California, United States of America
The following excerpt is from People v. Reed, 232 Cal.Rptr.3d 81, 4 Cal.5th 989, 416 P.3d 68 (Cal. 2018):
Reed also takes issue with the trial court's statements that his guilt was to be "conclusively presumed" and had been "conclusively proven." But we have previously held that similar statements do not impede a defendant's ability to argue lingering doubt. (See People v. Streeter (2012) 54 Cal.4th 205, 265, 142 Cal.Rptr.3d 481, 278 P.3d 754 ["The trial court properly instructed the jury that the penalty phase jury must conclusively accept the previous guilt phase jury's findings on defendant's guilt and on the truth of the special circumstance allegations."]; see also People v. DeSantis (1992) 2 Cal.4th 1198, 1236, 1238, 9 Cal.Rptr.2d 628, 831 P.2d 1210 [holding that trial court's statement that defendant's guilt "has already been decided" "did not remove the question of lingering doubt from the jury, but only told it the truth: that in the penalty phase defendant's guilt was to be conclusively presumed as a matter of law"].) Reed relies on Gay , supra , 42 Cal.4th 1195, 73 Cal.Rptr.3d 442, 178 P.3d 422, but that case is distinguishable.
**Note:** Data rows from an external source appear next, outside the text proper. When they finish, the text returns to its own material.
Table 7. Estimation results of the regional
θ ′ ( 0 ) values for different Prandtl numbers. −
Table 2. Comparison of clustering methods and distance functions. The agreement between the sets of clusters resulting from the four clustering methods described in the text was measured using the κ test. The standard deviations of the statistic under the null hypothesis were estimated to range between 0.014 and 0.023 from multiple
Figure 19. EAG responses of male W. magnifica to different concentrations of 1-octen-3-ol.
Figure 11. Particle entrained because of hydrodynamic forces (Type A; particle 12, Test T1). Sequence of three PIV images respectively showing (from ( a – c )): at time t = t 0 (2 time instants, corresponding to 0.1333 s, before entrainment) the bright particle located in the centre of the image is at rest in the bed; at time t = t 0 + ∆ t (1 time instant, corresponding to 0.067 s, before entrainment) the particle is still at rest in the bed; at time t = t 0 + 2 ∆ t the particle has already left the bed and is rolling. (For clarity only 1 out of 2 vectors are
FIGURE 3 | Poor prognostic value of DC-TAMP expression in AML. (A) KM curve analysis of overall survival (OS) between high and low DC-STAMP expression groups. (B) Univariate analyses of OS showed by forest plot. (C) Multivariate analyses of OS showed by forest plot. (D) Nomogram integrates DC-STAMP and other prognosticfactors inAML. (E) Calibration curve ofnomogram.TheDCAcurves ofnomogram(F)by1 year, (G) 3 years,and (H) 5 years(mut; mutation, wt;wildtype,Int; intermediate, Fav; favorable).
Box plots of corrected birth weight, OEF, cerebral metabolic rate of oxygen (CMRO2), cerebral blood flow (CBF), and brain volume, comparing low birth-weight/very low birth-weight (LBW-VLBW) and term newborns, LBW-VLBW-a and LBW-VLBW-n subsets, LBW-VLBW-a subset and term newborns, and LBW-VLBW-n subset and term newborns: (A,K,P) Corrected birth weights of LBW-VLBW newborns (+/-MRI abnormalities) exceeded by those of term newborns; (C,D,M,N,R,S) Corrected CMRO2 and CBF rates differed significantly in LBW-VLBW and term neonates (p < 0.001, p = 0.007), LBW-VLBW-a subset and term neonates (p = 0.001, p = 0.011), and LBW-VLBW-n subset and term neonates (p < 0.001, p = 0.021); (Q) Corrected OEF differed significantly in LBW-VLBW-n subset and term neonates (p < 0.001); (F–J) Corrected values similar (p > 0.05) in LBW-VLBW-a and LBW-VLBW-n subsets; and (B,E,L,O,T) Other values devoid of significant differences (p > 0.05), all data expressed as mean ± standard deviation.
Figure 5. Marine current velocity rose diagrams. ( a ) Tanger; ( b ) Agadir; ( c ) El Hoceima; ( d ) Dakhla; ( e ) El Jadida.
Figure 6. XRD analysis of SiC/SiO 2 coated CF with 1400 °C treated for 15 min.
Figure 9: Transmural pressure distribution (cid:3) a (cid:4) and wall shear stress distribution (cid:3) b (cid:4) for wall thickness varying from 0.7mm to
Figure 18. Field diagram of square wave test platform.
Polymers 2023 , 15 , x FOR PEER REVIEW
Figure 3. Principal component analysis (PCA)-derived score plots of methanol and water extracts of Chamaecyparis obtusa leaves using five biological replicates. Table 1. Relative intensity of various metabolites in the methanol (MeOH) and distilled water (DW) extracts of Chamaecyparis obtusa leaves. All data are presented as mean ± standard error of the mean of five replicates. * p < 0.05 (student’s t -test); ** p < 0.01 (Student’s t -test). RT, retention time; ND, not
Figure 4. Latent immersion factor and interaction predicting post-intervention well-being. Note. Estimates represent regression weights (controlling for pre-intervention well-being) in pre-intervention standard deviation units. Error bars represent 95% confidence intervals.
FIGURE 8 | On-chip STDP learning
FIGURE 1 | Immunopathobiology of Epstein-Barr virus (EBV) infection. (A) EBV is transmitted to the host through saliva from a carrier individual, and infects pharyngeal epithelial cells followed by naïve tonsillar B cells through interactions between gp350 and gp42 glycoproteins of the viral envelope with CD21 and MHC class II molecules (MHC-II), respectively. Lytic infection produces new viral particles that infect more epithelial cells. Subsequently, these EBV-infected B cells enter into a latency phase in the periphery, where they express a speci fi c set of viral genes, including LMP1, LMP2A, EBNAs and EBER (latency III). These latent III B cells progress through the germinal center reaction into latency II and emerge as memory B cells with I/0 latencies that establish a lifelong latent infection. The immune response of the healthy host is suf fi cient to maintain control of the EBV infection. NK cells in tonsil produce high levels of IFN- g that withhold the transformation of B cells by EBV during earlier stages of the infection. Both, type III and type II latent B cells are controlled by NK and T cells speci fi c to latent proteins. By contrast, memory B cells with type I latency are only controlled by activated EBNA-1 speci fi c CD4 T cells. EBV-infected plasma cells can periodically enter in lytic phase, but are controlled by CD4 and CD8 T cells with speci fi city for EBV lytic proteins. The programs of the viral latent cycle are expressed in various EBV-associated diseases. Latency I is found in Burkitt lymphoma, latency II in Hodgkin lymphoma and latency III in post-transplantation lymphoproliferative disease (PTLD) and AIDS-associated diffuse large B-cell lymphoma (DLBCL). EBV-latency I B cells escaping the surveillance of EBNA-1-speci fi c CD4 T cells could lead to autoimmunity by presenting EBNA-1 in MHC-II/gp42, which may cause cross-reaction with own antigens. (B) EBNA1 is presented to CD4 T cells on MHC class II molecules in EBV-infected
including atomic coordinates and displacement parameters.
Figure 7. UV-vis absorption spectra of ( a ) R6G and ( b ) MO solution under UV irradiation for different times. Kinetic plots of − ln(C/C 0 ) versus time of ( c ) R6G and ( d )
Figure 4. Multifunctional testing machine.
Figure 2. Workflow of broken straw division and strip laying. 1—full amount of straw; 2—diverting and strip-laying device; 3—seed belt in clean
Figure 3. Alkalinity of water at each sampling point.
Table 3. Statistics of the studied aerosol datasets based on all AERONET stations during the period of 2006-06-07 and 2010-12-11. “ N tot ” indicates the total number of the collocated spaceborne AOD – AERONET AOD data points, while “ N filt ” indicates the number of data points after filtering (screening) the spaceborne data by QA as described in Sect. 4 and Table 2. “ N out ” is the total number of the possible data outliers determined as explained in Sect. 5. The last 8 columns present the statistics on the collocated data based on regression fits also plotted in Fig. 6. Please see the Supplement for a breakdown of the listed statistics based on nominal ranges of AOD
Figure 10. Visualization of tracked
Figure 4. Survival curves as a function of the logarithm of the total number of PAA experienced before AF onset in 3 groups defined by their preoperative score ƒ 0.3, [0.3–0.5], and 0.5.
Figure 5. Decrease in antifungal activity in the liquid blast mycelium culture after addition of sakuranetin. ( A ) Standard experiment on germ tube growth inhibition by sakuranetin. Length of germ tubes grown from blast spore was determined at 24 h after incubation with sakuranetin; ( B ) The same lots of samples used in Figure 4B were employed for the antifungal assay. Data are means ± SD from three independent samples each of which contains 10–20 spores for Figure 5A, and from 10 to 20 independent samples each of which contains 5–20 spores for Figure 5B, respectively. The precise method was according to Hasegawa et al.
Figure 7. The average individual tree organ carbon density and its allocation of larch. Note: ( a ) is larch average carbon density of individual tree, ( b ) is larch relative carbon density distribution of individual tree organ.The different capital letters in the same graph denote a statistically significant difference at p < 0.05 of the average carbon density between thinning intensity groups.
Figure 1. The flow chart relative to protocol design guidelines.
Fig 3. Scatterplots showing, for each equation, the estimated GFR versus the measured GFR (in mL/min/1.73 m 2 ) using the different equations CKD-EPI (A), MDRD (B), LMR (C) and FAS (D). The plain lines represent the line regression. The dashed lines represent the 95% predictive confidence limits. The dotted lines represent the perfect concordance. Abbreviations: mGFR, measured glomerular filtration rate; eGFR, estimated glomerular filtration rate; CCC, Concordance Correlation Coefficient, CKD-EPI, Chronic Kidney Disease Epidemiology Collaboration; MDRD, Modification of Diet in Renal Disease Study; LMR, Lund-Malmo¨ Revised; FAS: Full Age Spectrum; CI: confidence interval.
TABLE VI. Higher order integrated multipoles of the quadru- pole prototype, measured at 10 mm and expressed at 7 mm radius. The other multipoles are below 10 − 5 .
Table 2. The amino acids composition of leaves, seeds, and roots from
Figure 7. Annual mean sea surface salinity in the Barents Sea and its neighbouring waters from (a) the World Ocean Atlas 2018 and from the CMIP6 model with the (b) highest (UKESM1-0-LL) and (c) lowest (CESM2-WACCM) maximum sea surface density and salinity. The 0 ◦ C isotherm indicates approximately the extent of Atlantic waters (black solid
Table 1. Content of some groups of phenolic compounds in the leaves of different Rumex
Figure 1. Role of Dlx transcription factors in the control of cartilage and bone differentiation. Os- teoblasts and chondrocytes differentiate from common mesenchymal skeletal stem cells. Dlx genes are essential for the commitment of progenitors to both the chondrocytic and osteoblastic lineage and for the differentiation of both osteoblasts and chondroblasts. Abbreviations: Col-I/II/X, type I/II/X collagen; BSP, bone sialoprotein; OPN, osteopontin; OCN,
In Gay , the error was evidentiary: the trial court erroneously precluded defense counsel from introducing evidence inconsistent with the prior jury's guilty verdict. ( 42 Cal.4th at p. 1218, 73 Cal.Rptr.3d 442, 178 P.3d 422.) Here, by contrast, the defense introduced considerable testimony during the penalty phase retrial asserting that Reed was not the shooter. Gay did note that the trial court's instructions to the jury compounded its evidentiary error. ( 42 Cal.4th at p. 1224, 73 Cal.Rptr.3d 442, 178 P.3d 422.) But those instructions told the jury to "disregard" any statements or evidence that contradicted the prior jury's verdict. ( Id . at p. 1225, 73 Cal.Rptr.3d 442, 178 P.3d 422.) In contrast, the instructions here did nothing of the sort. Because of this, the instructions were not erroneous.